No. AILET UG (BA LLB) does not require any prior knowledge of law. The exam tests English language skills, general awareness, and logical reasoning ability | all of which can be developed through systematic preparation without any legal background. When legal-principle passages appear in the Logical Reasoning section, the passage itself provides all the legal rules needed; you only apply them logically. This is different from CLAT's Legal Reasoning section, which also requires no prior law knowledge but follows a different format.
For the General category in BA LLB (Hons.), a score of 90–100+ marks out of 150 is considered competitive for most years. A score above 100 is a strong safe zone. In easier paper years (like 2026), the topper scored 142.5 and the General category cutoff AIR was approximately 60–70 | meaning to secure one of the roughly 60 open General category seats, you needed to be in the top 70 scorers among 25,000+ applicants. For reserved categories (SC/ST/EWS/OBC), the required score is 10–20 marks lower. Target 100+ for comfort; 90+ if you're in the competitive range.
AILET does not have a separate Legal Reasoning section. Legal-principle-based questions in AILET appear within the Logical Reasoning section, where a passage states a legal principle and asks you to apply it logically to fact situations. Preparing for these requires: (1) strong logical reasoning skills (same as general LR prep); (2) practice with legal-principle passages from AILET PYQs and AILET-specific mock tests; (3) familiarity with basic legal concepts (not deep law | just basic familiarity with terms like liability, trespass, contract, negligence) through light legal GK reading.
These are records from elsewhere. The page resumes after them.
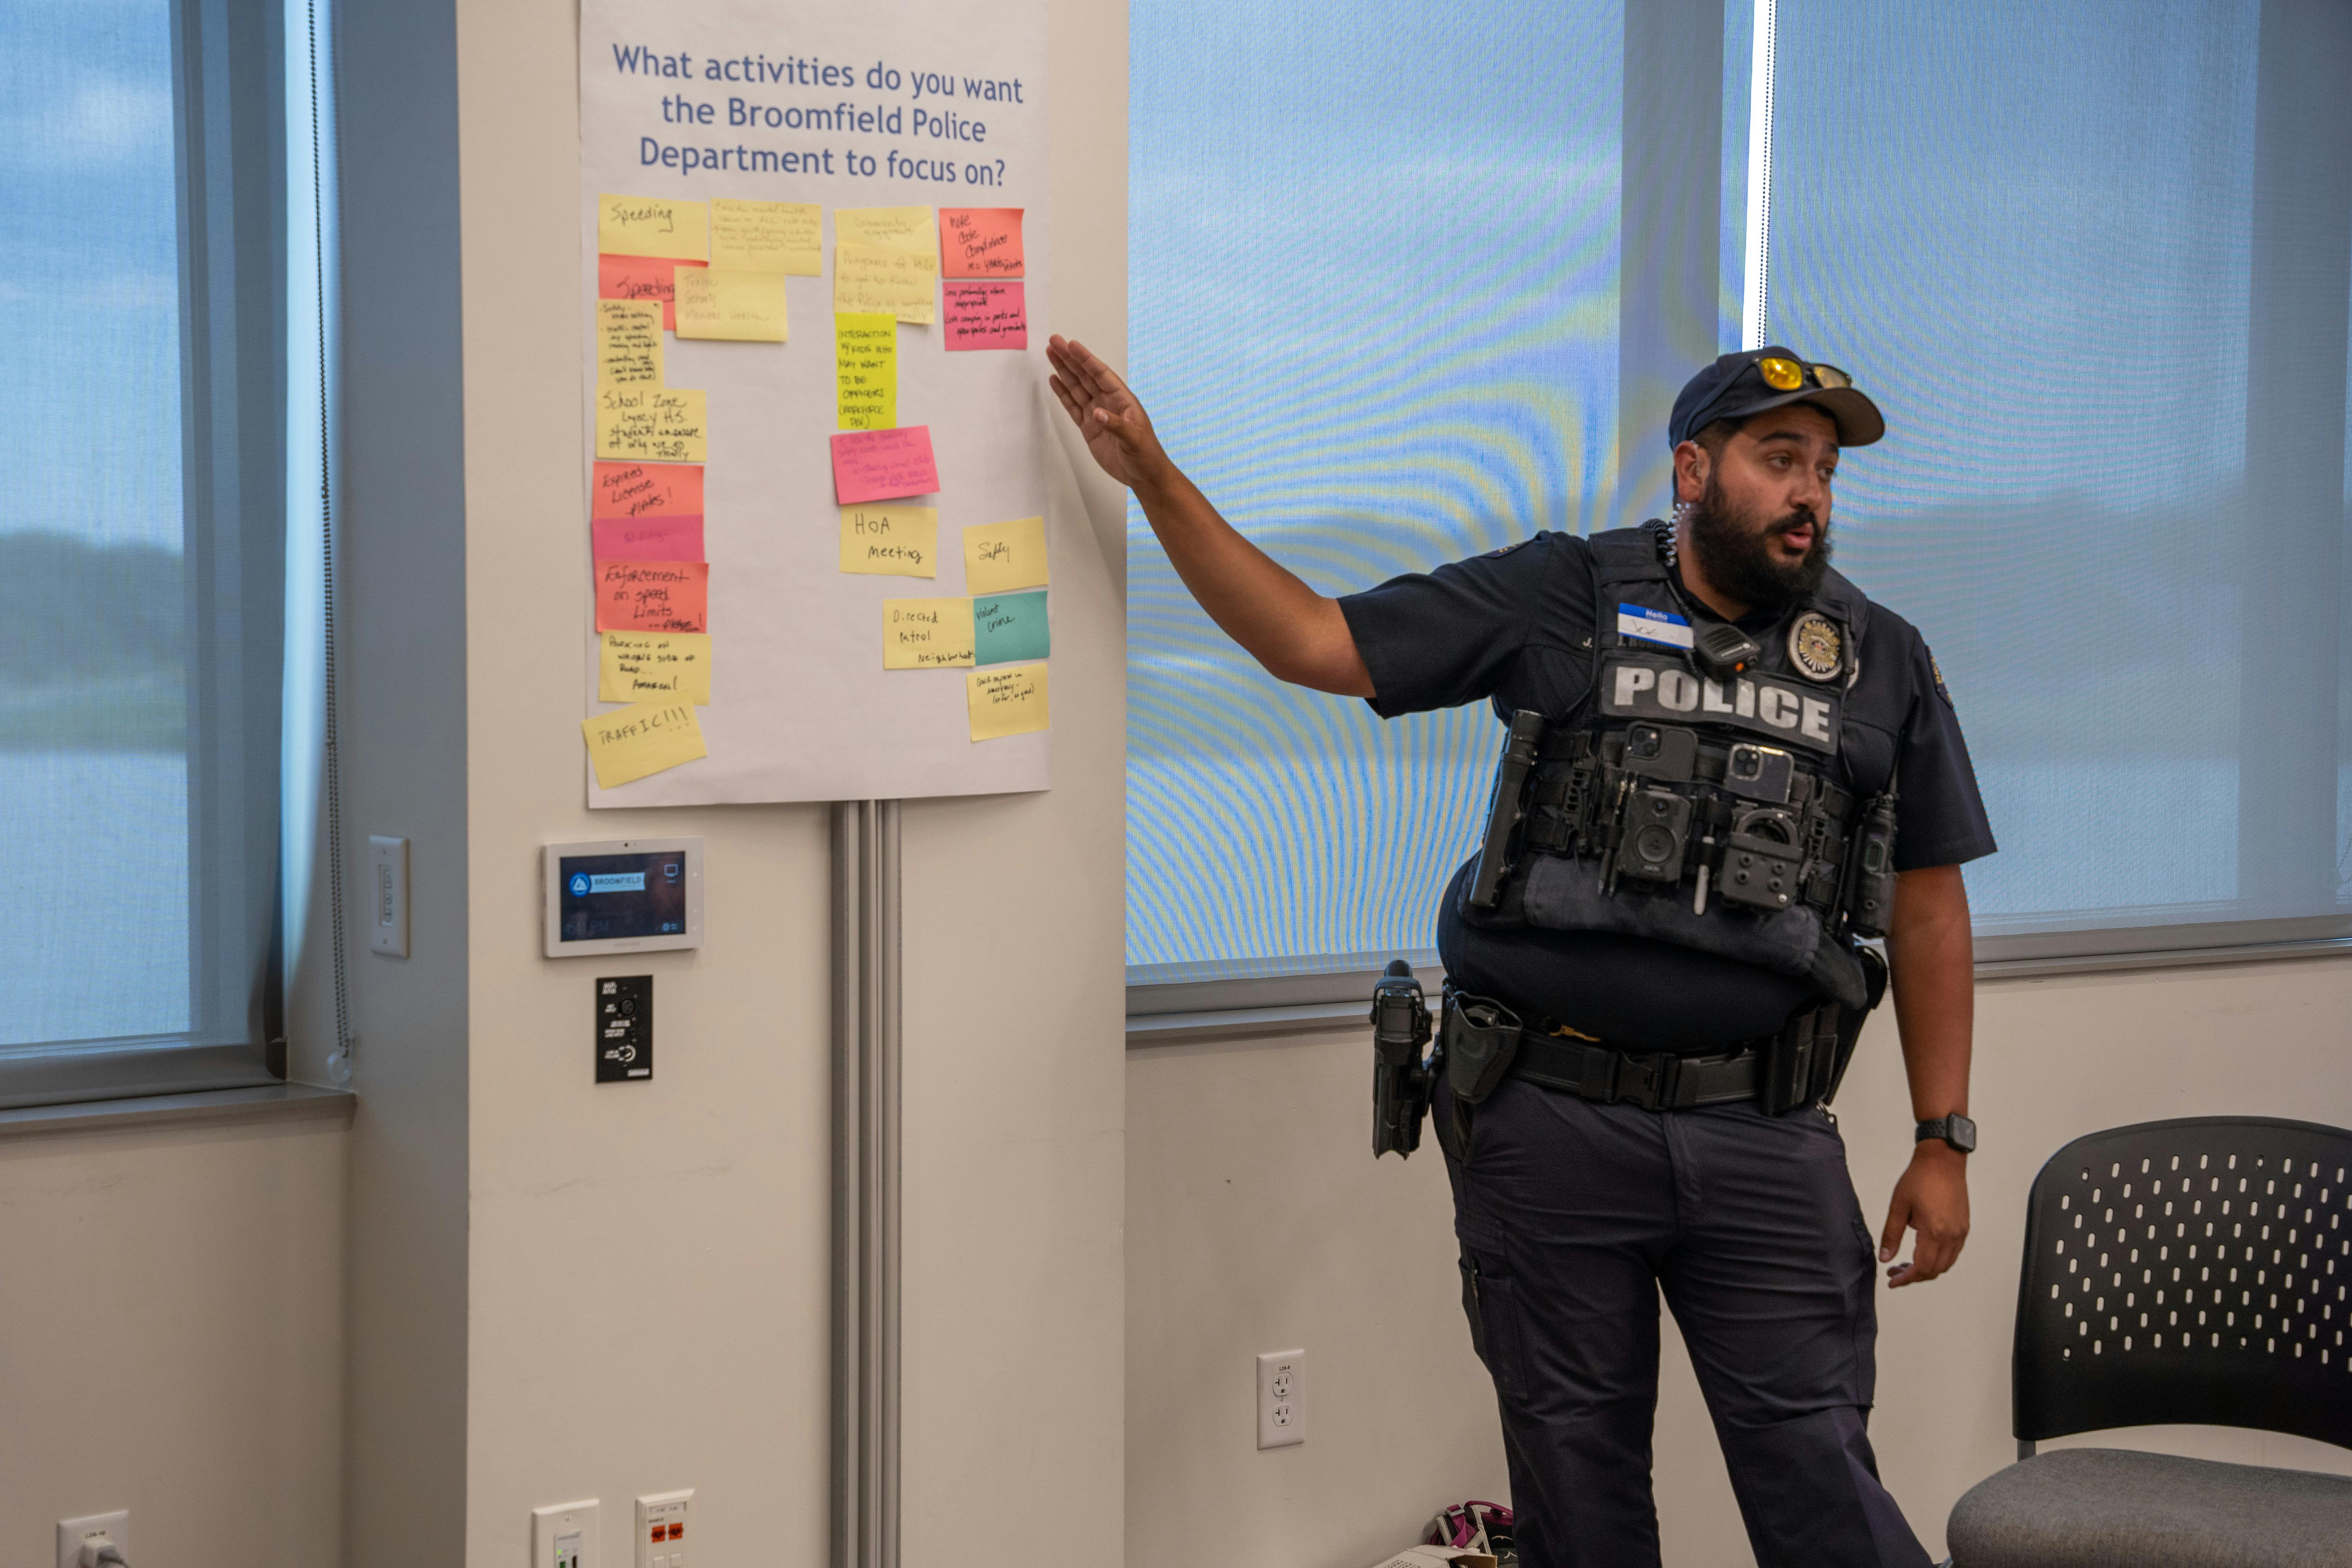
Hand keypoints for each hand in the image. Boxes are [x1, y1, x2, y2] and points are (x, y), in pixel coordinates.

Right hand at [1046, 335, 1169, 490]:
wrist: (1144, 475)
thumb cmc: (1146, 454)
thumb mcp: (1134, 440)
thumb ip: (1117, 426)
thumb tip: (1097, 414)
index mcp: (1122, 399)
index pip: (1101, 374)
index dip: (1085, 359)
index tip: (1071, 345)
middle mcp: (1108, 402)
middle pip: (1085, 376)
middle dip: (1069, 359)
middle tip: (1054, 342)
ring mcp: (1097, 414)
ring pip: (1077, 388)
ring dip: (1064, 372)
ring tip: (1051, 355)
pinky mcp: (1089, 428)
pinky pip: (1073, 406)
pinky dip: (1063, 394)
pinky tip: (1055, 380)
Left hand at [1879, 1141, 1968, 1286]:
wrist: (1942, 1161)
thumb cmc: (1920, 1178)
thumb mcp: (1898, 1207)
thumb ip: (1891, 1235)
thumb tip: (1885, 1258)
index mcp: (1934, 1231)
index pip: (1922, 1268)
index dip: (1906, 1278)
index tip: (1893, 1281)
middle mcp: (1951, 1235)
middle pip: (1935, 1270)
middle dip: (1914, 1276)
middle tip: (1895, 1272)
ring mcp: (1960, 1232)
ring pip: (1946, 1264)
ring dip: (1927, 1269)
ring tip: (1906, 1263)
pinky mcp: (1963, 1227)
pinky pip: (1953, 1253)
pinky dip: (1938, 1259)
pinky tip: (1922, 1252)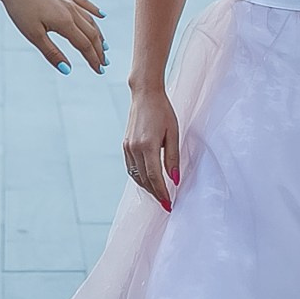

Do NOT prepare court judgments or legal codes for AILET UG.
Coaching is not mandatory for AILET preparation | many toppers have cracked the exam through self-study. However, coaching provides structured guidance, quality mock tests, regular assessments, and peer competition, all of which accelerate preparation. If you choose self-study, ensure you: follow a structured plan (like the 90-day plan above), solve 25–30 AILET-specific mocks, systematically cover all topics in LR, and maintain daily GK habits. The quality of AILET-specific mocks available from a good coaching platform is often the biggest advantage they offer | not the classroom instruction itself.